Abstract

Functional programming languages encourage expressing large parts of a program as declarative data flow pipelines, free of side-effects such as shared mutable state. Such pipelines traverse recursive data by pattern matching, and share the repetitive code of these traversals by defining higher-order functions. Writing programs in functional style eliminates large classes of programmer errors, hence higher-order functions and pattern matching have been adopted by most general purpose programming languages today.

However, pattern matching introduces new modes of failure as well: It is easy to forget a case, and input data that is not covered leads to a crash at runtime. Thus, a compiler should integrate a static program analysis to warn about such uncovered pattern-matches before the program is run.

A compiler should also generate fast code for programs involving higher-order functions. More than 30 years of practical research have evolved the Glasgow Haskell Compiler (GHC) into an industrial strength tool. This evolution brought forth a number of useful and efficient compiler optimisations that are informed by static higher-order analyses. However, the more proficient a higher-order analysis becomes, the harder it gets to explain its implementation to maintainers, let alone convince interested bystanders of its correctness.
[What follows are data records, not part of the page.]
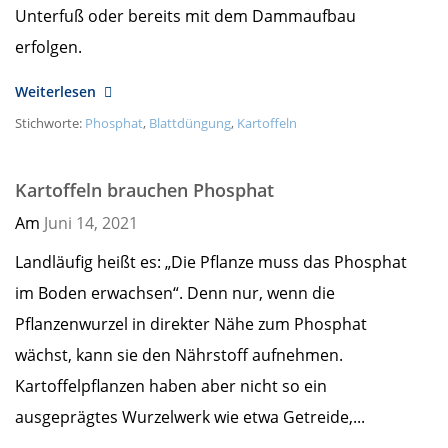
Unterfuß oder bereits mit dem Dammaufbau
erfolgen.
Weiterlesen
Stichworte:
Phosphat
,
Blattdüngung
,
Kartoffeln
Kartoffeln brauchen Phosphat
Am
Juni 14,
2021
Landläufig heißt es: „Die Pflanze muss das Phosphat
im Boden erwachsen“. Denn nur, wenn die
Pflanzenwurzel in direkter Nähe zum Phosphat
wächst, kann sie den Nährstoff aufnehmen.
Kartoffelpflanzen haben aber nicht so ein
ausgeprägtes Wurzelwerk wie etwa Getreide,...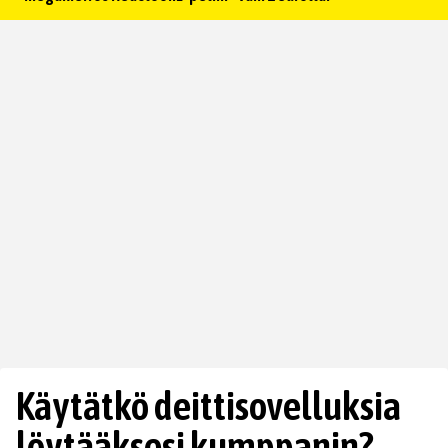
Käytätkö deittisovelluksia
löytääksesi kumppanin?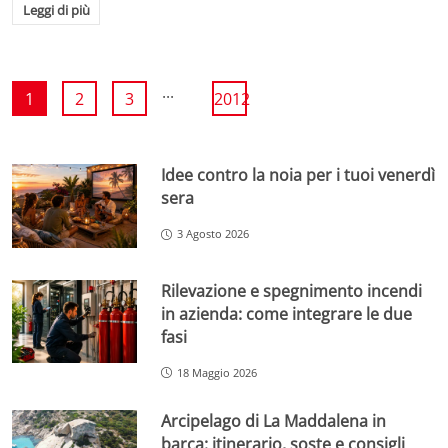
Leggi di più
...
1
2
3
2012
Idee contro la noia per i tuoi venerdì
sera
3 Agosto 2026
Rilevazione e spegnimento incendi
in azienda: come integrare le due
fasi
18 Maggio 2026
Arcipelago di La Maddalena in
barca: itinerario, soste e consigli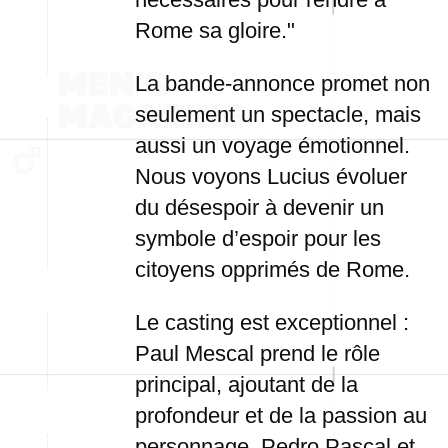
Rome sa gloire."
La bande-annonce promet non
seulement un spectacle, mais
aussi un voyage émotionnel.
Nous voyons Lucius évoluer
du désespoir à devenir un
symbole d’espoir pour les
citoyens opprimés de Rome.
Le casting est exceptionnel :
Paul Mescal prend le rôle
principal, ajoutant de la
profondeur et de la passion au
personnage. Pedro Pascal et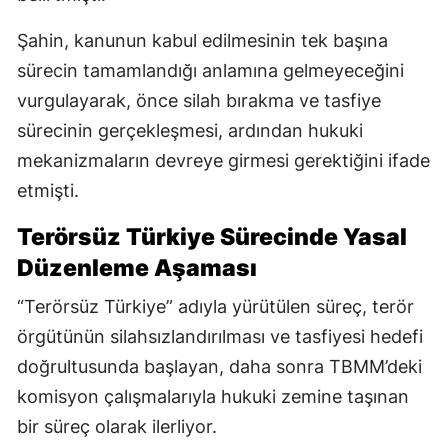
Şahin, kanunun kabul edilmesinin tek başına
sürecin tamamlandığı anlamına gelmeyeceğini
vurgulayarak, önce silah bırakma ve tasfiye
sürecinin gerçekleşmesi, ardından hukuki
mekanizmaların devreye girmesi gerektiğini ifade
etmişti.
Terörsüz Türkiye Sürecinde Yasal
Düzenleme Aşaması
“Terörsüz Türkiye” adıyla yürütülen süreç, terör
örgütünün silahsızlandırılması ve tasfiyesi hedefi
doğrultusunda başlayan, daha sonra TBMM’deki
komisyon çalışmalarıyla hukuki zemine taşınan
bir süreç olarak ilerliyor.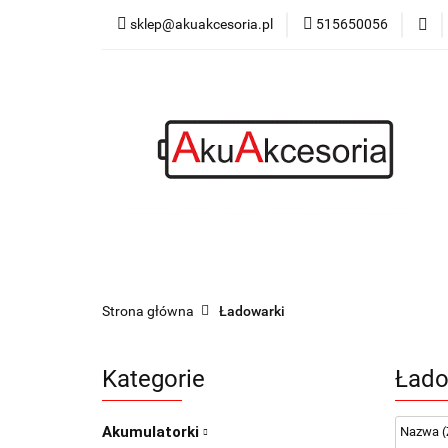
sklep@akuakcesoria.pl
515650056
Akumulatorki
Latarki
Blog
Akumulatorki
Ładowarki
Power bank
Strona główna
Ładowarki
Kategorie
Łado
Akumulatorki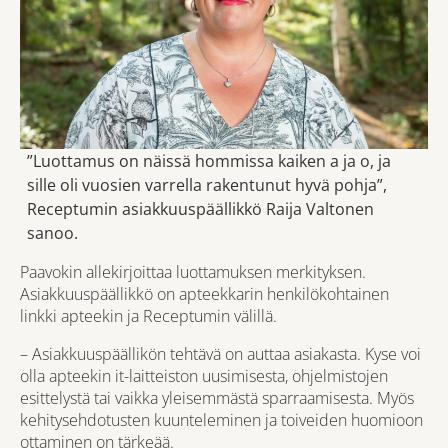
”Luottamus on näissä hommissa kaiken a ja o, ja
sille oli vuosien varrella rakentunut hyvä pohja”,
Receptumin asiakkuuspäällikkö Raija Valtonen
sanoo.
Paavokin allekirjoittaa luottamuksen merkityksen.
Asiakkuuspäällikkö on apteekkarin henkilökohtainen
linkki apteekin ja Receptumin välillä.
– Asiakkuuspäällikön tehtävä on auttaa asiakasta. Kyse voi
olla apteekin it-laitteiston uusimisesta, ohjelmistojen
esittelystä tai vaikka yleisemmästä sparraamisesta. Myös
kehitysehdotusten kuunteleminen ja toiveiden huomioon
ottaminen on tärkeää.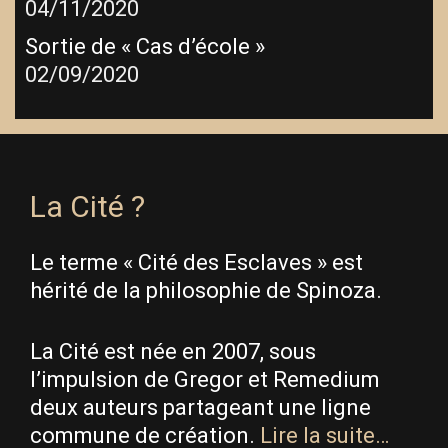
04/11/2020
Sortie de « Cas d’école »
02/09/2020
La Cité ?
Le terme « Cité des Esclaves » est
hérité de la philosophie de Spinoza.
La Cité est née en 2007, sous
l’impulsion de Gregor et Remedium
deux auteurs partageant une ligne
commune de création.
Lire la suite…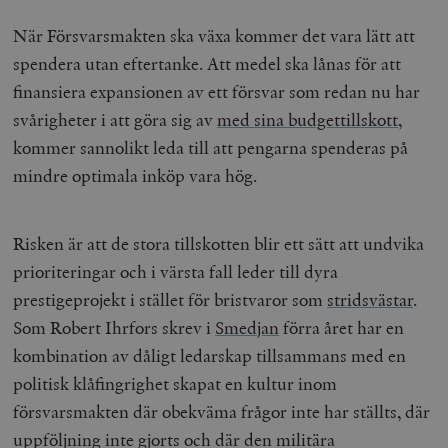
När Försvarsmakten ska växa kommer det vara lätt att
spendera utan eftertanke. Att medel ska lånas för att
finansiera expansionen av ett försvar som redan nu har
svårigheter i att göra sig av
med sina budgettillskott
,
kommer sannolikt leda till att pengarna spenderas på
mindre optimala inköp vara hög.
Risken är att de stora tillskotten blir ett sätt att undvika
prioriteringar och i värsta fall leder till dyra
prestigeprojekt i stället för bristvaror som
stridsvästar
.
Som Robert Ihrfors skrev i
Smedjan
förra året har en
kombination av dåligt ledarskap tillsammans med en
politisk klåfingrighet skapat en kultur inom
försvarsmakten där obekväma frågor inte har ställts, där
uppföljning inte gjorts och där den militära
In this thesis, I present two results of my work to improve GHC: the first is a static analysis for pattern-match coverage checking that is both more efficient and more precise than the state of the art; the second is a design pattern for deriving static higher-order analyses and dynamic semantics alike from a generic denotational interpreter, in order to share intuition and correctness proofs. This design pattern generalises Cousot’s seminal work on trace-based abstract interpretation to higher-order analyses such as GHC’s Demand Analysis.

I’m posting Sebastian’s thesis here because I worked particuarly closely with him while he was a PhD student, although I was not his advisor. It is great work!